Mr Hatzis suffered 14 stab wounds and died despite emergency surgery.

At trial in 2014, 26-year-old David Zefi, 22-year-old Rrok Jakaj, 23-year-old Dario Stakaj and a man who was a youth at the time of the brawl were acquitted of murder but found guilty of manslaughter.

During the trial, the Supreme Court heard Zefi repeatedly stabbed Mr Hatzis, while Jakaj, Stakaj and the youth held him down and kicked and punched him.

But on Friday, South Australia’s Court of Criminal Appeal quashed the manslaughter convictions for Mr Stakaj and the man who was a youth at the time, finding that while they were present at the brawl, the prosecution did not prove they took part in the final assault on Mr Hatzis.
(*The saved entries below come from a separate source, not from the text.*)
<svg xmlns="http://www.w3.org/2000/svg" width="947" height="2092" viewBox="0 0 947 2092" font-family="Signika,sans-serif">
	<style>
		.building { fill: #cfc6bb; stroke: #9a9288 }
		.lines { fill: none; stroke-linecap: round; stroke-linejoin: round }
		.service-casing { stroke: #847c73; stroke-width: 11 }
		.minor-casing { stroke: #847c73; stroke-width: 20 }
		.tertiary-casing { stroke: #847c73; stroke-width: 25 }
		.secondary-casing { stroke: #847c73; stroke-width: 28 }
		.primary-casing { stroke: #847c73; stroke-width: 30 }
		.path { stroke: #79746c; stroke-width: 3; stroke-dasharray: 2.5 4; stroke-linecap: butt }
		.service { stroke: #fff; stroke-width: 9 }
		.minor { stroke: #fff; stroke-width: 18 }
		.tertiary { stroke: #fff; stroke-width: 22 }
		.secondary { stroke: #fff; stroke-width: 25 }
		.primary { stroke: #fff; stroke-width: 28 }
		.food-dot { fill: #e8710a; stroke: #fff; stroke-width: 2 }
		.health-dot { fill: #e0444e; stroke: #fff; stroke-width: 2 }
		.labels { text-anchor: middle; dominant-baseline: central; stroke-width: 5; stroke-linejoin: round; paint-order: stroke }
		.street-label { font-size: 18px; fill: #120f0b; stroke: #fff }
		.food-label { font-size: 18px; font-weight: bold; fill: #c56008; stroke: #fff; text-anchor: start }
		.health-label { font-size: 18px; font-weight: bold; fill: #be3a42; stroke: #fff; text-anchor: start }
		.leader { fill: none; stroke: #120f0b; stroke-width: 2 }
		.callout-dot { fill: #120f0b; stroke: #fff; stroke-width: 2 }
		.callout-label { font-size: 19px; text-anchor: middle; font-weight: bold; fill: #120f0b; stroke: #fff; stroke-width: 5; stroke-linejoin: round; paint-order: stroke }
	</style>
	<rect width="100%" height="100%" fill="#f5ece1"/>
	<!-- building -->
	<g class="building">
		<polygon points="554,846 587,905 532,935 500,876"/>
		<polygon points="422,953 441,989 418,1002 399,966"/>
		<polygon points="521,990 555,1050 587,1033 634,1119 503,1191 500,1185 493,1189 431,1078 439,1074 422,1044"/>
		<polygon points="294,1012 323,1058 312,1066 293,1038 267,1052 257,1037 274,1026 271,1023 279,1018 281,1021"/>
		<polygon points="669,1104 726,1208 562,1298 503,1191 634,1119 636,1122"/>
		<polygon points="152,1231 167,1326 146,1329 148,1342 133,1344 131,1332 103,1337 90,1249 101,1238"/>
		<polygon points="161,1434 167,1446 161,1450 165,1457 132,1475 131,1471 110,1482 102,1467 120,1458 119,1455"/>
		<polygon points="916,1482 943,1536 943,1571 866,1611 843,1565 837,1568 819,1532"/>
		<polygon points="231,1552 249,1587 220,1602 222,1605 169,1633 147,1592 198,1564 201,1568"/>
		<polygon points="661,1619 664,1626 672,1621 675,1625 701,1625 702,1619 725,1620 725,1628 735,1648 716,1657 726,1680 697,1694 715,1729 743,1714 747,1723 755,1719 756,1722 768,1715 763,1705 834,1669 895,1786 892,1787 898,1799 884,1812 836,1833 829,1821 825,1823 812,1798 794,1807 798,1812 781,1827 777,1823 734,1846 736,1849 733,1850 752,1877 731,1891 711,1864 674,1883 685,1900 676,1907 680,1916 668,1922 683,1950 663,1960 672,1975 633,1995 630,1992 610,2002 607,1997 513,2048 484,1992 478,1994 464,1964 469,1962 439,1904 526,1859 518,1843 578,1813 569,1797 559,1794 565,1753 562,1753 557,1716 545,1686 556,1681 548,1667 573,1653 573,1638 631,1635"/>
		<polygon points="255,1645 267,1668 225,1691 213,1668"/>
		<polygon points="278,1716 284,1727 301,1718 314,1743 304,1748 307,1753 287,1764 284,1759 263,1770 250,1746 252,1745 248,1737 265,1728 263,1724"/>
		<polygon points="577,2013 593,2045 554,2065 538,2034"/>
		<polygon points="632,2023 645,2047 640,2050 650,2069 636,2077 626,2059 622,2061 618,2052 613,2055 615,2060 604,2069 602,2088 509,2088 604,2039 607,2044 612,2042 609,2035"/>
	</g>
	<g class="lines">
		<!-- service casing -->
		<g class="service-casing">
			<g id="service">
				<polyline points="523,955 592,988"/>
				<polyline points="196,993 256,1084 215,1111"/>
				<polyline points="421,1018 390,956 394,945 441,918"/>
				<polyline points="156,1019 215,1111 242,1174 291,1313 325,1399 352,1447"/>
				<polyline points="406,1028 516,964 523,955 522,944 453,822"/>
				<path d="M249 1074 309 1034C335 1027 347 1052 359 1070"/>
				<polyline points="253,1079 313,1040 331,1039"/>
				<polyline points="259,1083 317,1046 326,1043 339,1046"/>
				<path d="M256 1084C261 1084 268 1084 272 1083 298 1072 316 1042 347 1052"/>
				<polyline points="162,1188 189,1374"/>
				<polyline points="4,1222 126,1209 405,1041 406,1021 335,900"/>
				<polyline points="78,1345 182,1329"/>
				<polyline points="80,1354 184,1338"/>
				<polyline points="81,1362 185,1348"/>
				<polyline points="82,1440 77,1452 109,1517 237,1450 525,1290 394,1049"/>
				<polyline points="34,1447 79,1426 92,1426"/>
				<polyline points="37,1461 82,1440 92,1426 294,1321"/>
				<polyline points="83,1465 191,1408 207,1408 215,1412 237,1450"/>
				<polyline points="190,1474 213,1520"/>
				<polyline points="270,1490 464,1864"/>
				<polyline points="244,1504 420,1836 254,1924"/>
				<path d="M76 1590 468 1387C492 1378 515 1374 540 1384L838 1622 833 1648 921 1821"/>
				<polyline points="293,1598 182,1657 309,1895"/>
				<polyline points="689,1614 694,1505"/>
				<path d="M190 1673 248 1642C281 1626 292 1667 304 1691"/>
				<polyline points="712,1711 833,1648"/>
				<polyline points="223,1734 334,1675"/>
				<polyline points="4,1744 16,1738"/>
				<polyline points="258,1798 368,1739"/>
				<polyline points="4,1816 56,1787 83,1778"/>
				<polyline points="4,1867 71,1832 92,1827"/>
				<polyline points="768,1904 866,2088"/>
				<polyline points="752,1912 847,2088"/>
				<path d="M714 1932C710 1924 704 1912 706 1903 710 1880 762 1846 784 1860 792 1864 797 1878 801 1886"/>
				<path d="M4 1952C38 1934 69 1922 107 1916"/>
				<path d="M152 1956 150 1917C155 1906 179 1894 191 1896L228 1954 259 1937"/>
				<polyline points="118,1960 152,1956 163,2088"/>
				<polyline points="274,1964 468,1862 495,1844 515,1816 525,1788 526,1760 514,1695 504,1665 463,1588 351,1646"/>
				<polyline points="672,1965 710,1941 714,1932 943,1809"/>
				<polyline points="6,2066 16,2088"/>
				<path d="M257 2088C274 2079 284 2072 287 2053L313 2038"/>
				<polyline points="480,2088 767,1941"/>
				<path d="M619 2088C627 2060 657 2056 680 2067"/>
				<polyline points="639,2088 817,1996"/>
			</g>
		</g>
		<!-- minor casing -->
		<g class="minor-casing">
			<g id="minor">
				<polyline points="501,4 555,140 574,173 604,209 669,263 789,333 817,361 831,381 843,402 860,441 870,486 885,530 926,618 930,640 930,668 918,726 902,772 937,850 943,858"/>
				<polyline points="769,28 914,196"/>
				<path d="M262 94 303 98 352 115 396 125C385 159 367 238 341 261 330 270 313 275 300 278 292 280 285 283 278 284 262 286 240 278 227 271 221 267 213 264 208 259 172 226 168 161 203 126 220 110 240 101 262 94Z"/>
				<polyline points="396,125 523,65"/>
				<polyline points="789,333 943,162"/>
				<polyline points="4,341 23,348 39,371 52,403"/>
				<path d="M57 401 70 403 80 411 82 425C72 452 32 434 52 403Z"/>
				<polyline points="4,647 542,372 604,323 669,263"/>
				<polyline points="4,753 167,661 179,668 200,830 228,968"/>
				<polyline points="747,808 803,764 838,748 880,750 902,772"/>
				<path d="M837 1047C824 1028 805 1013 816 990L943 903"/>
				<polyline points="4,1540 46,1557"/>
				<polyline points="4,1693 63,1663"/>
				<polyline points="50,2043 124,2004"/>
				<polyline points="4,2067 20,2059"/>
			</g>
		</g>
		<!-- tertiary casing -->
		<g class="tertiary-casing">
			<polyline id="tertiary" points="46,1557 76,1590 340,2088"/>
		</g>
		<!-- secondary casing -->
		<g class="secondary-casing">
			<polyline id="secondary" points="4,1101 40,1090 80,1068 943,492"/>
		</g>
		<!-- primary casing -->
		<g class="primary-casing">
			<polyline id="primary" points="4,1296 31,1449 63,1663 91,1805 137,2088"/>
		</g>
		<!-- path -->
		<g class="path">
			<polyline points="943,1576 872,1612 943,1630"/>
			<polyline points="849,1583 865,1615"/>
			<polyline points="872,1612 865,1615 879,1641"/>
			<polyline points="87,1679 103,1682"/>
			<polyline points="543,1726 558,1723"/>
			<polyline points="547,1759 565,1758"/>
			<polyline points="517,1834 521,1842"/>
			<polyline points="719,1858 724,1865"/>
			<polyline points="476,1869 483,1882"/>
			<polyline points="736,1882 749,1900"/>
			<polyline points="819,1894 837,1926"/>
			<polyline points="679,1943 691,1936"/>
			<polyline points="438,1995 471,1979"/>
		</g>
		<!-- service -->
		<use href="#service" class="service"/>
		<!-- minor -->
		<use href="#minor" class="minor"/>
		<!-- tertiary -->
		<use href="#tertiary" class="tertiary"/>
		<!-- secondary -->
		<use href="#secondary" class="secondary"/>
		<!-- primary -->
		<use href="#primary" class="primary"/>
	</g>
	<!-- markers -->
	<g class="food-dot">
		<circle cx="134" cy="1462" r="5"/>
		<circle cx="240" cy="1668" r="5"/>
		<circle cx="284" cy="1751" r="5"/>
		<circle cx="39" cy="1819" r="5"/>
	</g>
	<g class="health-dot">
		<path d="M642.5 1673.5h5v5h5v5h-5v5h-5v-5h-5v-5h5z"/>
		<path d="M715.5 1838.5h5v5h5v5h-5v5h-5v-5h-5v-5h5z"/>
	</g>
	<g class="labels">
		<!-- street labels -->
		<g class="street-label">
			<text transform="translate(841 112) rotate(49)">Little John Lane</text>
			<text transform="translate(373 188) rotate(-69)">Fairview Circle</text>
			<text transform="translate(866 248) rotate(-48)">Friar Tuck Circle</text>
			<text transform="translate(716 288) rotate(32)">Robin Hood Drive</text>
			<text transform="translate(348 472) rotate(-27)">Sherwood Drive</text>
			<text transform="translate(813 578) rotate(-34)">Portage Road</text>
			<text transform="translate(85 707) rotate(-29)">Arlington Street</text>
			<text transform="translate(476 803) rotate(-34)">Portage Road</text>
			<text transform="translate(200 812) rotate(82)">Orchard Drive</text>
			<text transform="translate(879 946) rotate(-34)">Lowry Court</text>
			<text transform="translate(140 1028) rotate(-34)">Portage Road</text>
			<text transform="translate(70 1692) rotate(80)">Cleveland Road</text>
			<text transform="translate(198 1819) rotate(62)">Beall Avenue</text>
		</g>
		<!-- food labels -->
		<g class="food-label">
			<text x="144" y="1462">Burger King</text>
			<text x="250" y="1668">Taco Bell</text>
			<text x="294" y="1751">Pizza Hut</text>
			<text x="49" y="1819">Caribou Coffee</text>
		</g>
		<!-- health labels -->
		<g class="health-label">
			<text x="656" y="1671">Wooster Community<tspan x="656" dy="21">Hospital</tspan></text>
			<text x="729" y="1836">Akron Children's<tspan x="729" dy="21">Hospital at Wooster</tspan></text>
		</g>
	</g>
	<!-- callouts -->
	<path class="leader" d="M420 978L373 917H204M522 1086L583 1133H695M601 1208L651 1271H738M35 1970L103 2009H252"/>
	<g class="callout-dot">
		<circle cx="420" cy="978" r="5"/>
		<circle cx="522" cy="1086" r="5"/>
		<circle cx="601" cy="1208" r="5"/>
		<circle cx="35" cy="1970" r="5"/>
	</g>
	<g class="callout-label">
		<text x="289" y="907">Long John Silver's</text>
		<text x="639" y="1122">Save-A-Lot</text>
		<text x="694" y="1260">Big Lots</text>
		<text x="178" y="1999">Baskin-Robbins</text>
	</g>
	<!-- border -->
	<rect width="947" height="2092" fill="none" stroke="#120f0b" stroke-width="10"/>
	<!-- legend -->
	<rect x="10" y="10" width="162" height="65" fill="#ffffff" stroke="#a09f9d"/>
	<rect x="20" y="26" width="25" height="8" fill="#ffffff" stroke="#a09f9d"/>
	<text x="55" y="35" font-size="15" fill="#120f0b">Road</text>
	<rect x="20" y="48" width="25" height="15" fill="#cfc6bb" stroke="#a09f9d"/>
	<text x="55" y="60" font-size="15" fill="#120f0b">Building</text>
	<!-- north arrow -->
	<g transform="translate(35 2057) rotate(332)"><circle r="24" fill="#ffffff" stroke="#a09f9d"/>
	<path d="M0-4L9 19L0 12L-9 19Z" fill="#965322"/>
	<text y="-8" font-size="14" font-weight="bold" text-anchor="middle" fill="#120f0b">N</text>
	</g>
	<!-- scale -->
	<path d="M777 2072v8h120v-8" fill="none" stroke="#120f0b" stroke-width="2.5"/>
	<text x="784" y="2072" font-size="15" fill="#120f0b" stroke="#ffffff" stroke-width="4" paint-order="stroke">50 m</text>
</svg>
“The conviction of Mr Stakaj cannot be sustained,” Chief Justice Chris Kourakis, Justice Malcolm Blue and Justice David Lovell found.

“The prosecution proved no more than that he was present in Light Square and was actively interested in the events which were occurring there.

“The prosecution case against [the youth] was primarily that he ran into Light Square about two minutes before the stabbing occurred.

“However, the evidence also established that he left Light Square about 30 seconds before David Zefi left it.”

The court also found evidence that Mr Stakaj stood next to a car driven by the youth which was parked in Light Square shortly before the youth was seen to “handle an object that looked like a knife” was circumstantial and tenuous.

Mr Stakaj had been serving a five-year, five-month sentence, while the youth served a three-year term in youth detention.

The Court of Criminal Appeal also ruled to reduce Jakaj’s sentence from five years and three months to just under four years with a non-parole period of two years and nine months.

“In our view given the unusual circumstances of this case it is a matter where the court should intervene and resentence Mr Jakaj giving credit for the subsequent time on home detention bail.”

The court dismissed an appeal by Zefi to reduce his sentence.